### [What is required]
Provide again, from the entries below, every line from the one containing "[59,365,172,377] // I" through the one containing "[702,313,722,323] and -> [496,585,507,593] to", exactly as written, and no other line.

### [Source material]
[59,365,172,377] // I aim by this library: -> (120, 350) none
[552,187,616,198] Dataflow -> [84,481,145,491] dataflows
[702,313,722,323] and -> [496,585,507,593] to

...

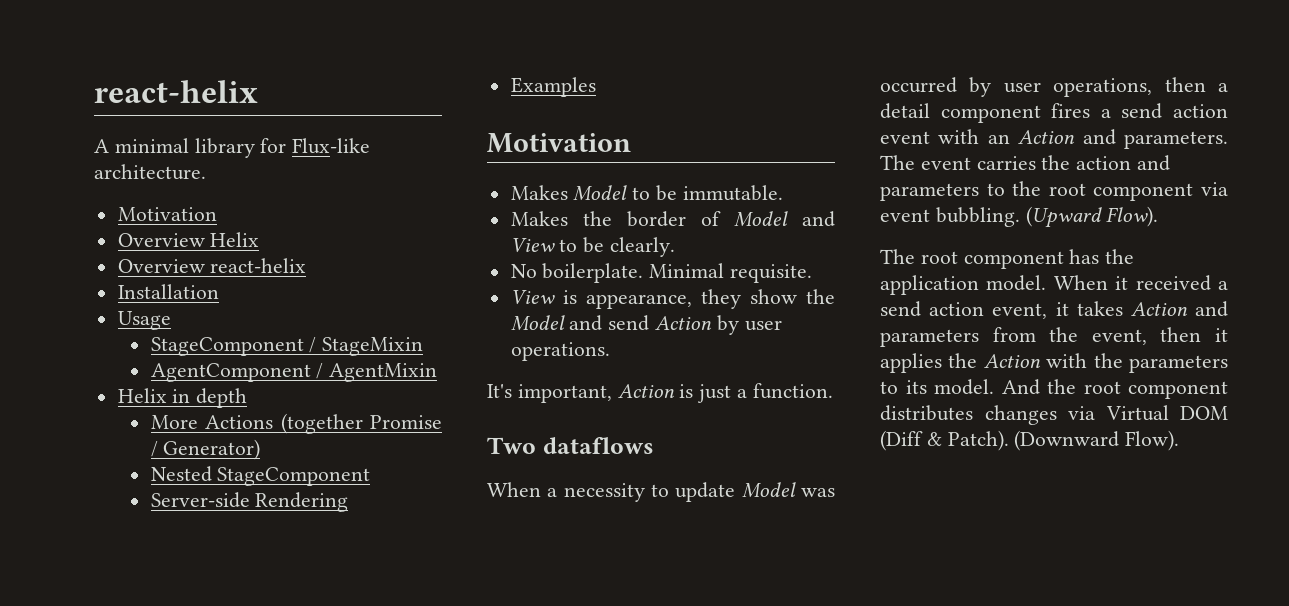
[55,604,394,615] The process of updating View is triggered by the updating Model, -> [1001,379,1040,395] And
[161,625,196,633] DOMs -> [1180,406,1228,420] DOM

--

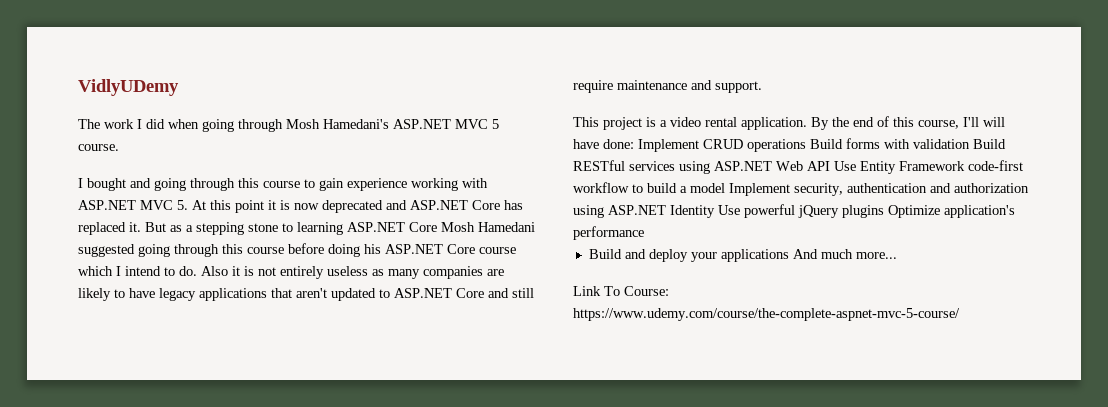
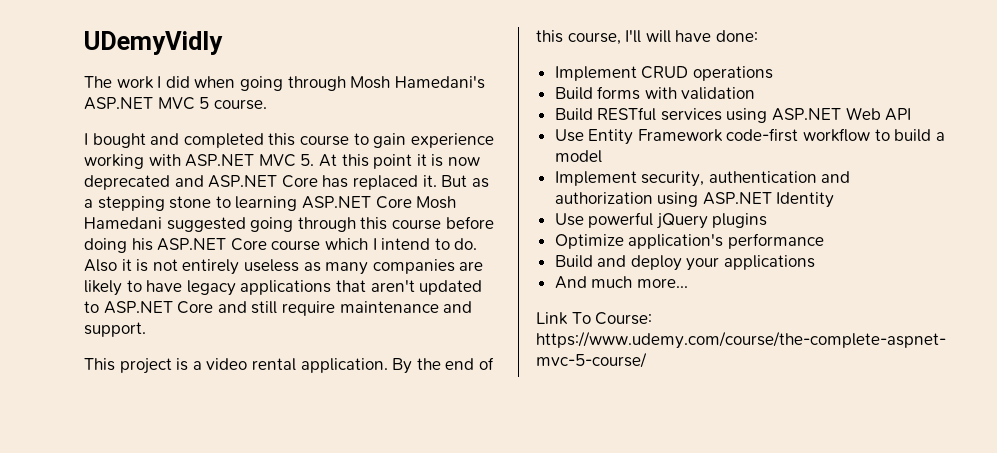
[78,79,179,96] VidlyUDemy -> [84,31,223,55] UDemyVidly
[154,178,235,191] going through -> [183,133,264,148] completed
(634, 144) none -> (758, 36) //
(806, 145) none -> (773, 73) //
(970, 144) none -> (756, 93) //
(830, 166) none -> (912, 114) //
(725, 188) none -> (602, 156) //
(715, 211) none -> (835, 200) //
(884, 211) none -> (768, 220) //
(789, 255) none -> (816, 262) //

### [Answer section]
[59,365,172,377] // I aim by this library: -> (120, 350) none
[552,187,616,198] Dataflow -> [84,481,145,491] dataflows
[702,313,722,323] and -> [496,585,507,593] to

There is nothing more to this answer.